Now, instead of forcing you to understand the deep internals of how the LTTng’s macros were magically working behind the scenes, Francis Giraldeau did some little sorcery and churned out…*drum roll*… lttng-addons! Checkout the addons branch in the repo. Apart from a massive help in running research experiments rapidly, it can be used for some practical scenarios too. Do have a look at the current modules available in that. I have added a new netif_receive_skb_filter event (provided in addons/lttng-skb-recv.c) to explain the use-case which we were discussing about previously. It can also act as a mini template for adding your own addon modules. Basically the flow is – create your module C file, make entry in Makefile, add the custom TRACE_EVENT entry in instrumentation/events/lttng-module/addons.h for your module, build and install modules, modprobe your new module, fire lttng-sessiond as root and then enable your custom event. Such happiness, much wow!

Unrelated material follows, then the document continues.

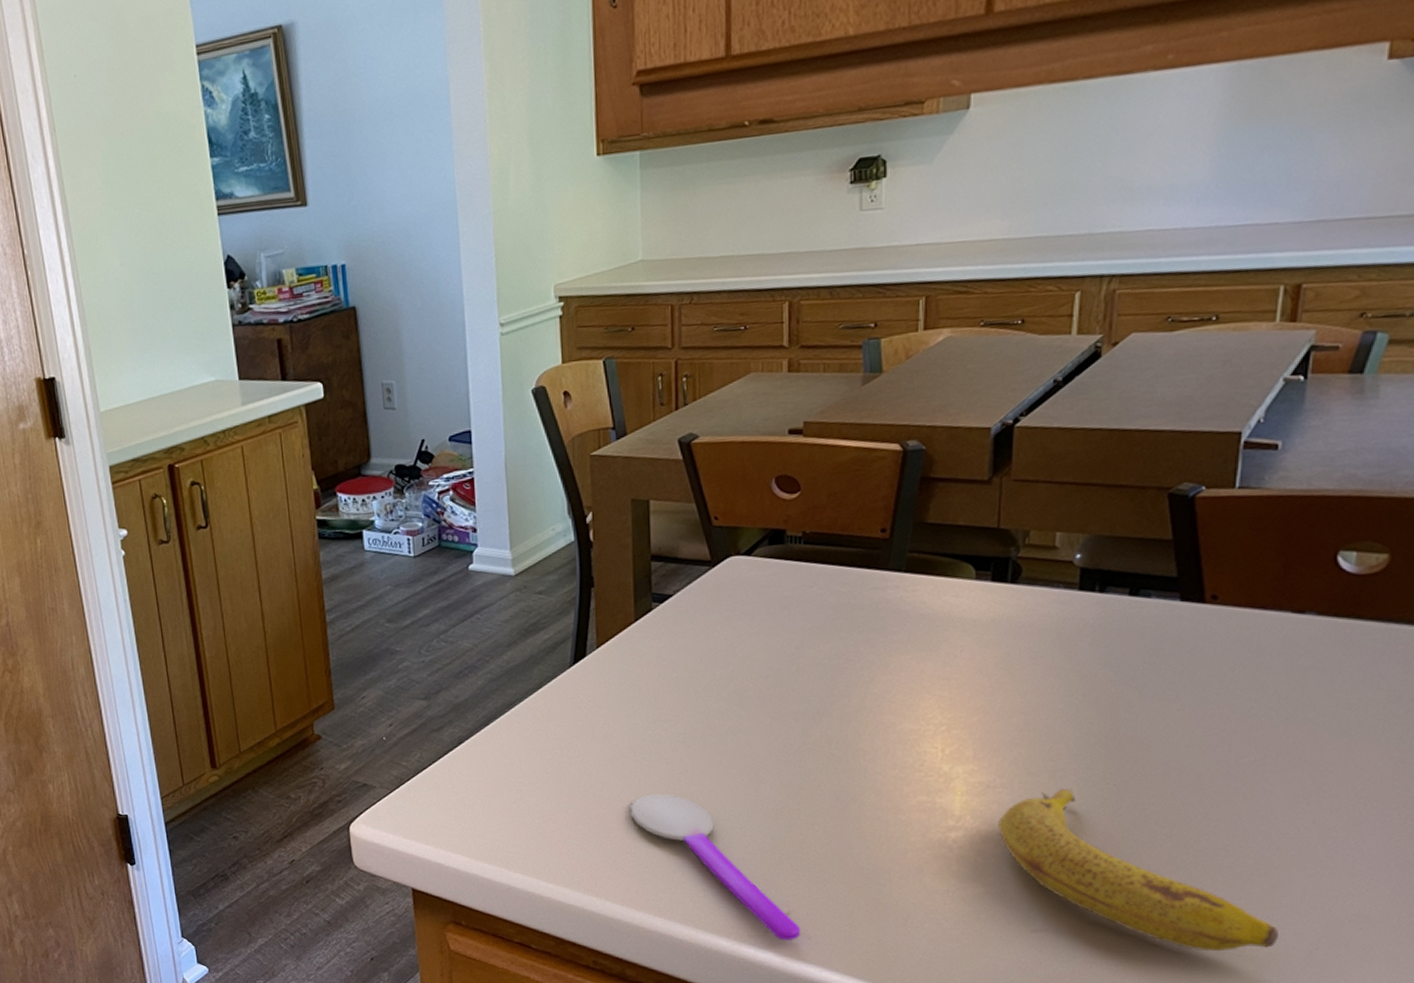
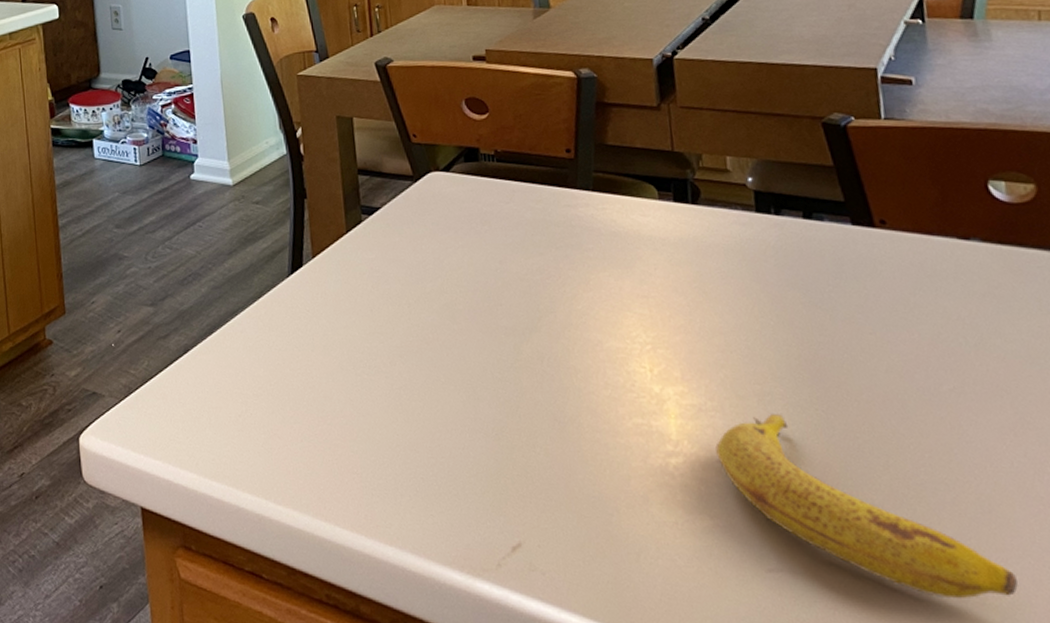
spoon: present [629,794,801,941] -> none [353,410,535,576]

Once you have built the modules and installed them, restart lttng-sessiond as root and try to see if your newly created events are available:

$ lttng-list -k | grep netif
netif_receive_skb (loglevel: TRACE_EMERG (0)) (type: tracepoint)
netif_rx (loglevel: TRACE_EMERG (0)) (type: tracepoint)
netif_receive_skb_filter (loglevel: TRACE_EMERG (0)) (type: tracepoint)

Do the usual stuff next and have a look at the trace:

$ lttng create
$ lttng enable-event -k netif_receive_skb_filter
$ lttng start
$ ping -c2 localhost
$ ping -c2 suchakra.in
$ lttng stop
$ lttng view
[22:51:28.120319188] (+?.?????????) isengard netif_receive_skb_filter: { cpu_id = 3 }, { skbaddr = 18446612135363067648, len = 84, name = "lo" }
[22:51:28.120347949] (+0.000028761) isengard netif_receive_skb_filter: { cpu_id = 3 }, { skbaddr = 18446612137085857024, len = 84, name = "lo" }
[22:51:29.120071966] (+0.999724017) isengard netif_receive_skb_filter: { cpu_id = 3 }, { skbaddr = 18446612137085856768, len = 84, name = "lo" }
[22:51:29.120102320] (+0.000030354) isengard netif_receive_skb_filter: { cpu_id = 3 }, { skbaddr = 18446612137085857280, len = 84, name = "lo" }

And there you have it, your first filtered kernel trace with your first custom addon module. Happy tracing!